TASK OBJECTIVE — In the entries that follow, how many lines contain "wine"? Answer with the number only.

Stored items from a collection
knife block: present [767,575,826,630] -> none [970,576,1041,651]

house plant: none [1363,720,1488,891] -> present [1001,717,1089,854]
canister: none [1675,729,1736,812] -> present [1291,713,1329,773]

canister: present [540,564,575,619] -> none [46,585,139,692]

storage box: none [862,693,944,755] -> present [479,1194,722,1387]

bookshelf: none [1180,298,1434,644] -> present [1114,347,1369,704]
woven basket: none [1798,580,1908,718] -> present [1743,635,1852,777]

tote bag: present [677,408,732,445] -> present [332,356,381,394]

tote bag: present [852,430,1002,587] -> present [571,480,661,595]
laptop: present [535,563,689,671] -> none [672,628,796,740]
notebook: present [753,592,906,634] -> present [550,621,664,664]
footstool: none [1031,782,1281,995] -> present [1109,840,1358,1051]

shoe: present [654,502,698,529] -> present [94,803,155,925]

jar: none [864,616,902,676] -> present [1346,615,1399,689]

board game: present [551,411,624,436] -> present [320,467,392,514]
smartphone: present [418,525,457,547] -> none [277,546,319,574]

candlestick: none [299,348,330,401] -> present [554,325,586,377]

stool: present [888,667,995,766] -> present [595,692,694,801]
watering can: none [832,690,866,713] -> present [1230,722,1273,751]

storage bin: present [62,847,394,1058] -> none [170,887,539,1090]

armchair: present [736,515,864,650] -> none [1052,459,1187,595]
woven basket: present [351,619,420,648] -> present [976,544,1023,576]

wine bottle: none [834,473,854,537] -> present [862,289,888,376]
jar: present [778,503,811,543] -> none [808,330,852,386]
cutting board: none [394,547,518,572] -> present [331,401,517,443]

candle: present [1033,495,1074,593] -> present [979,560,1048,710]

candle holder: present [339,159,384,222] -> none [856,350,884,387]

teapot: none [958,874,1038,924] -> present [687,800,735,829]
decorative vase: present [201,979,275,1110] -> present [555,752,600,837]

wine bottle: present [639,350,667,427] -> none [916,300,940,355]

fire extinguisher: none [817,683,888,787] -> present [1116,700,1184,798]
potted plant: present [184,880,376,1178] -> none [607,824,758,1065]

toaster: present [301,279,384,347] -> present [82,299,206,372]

RESULT FOR THIS TASK — 2